+++ Kutipan Sumber +++

Hubungan kerjasama antara pesantren dan dan orang tua santri sangatlah penting. Jika hubungan kerjasama ini tidak terjalin dengan baik, maka akan berimplikasi pada penurunan atau kemunduran kualitas proses belajar santri, yang tentu di ujungnya akan menurunkan kualitas pendidikan secara menyeluruh. Kondisi lebih parahnya adalah saling menyalahkan satu sama lain. Orang tua menyalahkan pesantren karena merasa tanggung jawabnya sudah diserahterimakan, sisi lain pesantren juga menyalahkan orang tua karena tidak ada support secara moril. Oleh karena itu, langkah-langkah yang dapat mendukung terlaksananya kerjasama dan berbagi peran yang baik antara orang tua dan pesantren itu diperlukan. Diantara caranya adalah dengan mengadakan pembinaan atau edukasi kepada orang tua santri yang dilakukan oleh pondok pesantren. Tujuannya, agar visi-misi pendidikan yang diusung oleh pondok pesantren mendapatkan penguatan signifikan dari pola asuh orang tua santri di rumahnya masing-masing.

+++ Daftar Data +++

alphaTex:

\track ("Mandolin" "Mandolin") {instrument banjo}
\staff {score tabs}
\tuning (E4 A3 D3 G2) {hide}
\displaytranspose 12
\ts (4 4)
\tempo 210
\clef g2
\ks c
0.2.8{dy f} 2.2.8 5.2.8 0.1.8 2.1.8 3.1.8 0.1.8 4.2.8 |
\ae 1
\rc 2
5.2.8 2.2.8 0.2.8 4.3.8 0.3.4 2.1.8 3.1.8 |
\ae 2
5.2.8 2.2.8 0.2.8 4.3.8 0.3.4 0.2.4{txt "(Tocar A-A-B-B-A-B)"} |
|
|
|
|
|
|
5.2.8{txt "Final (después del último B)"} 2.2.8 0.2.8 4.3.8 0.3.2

+++

Perintah Tugas
Dalam kutipan tentang kerja sama pesantren dan orang tua santri, cara apa yang disebutkan untuk mendukung kerja sama itu?

Hasil Tugas
Pondok pesantren mengadakan pembinaan atau edukasi kepada orang tua santri.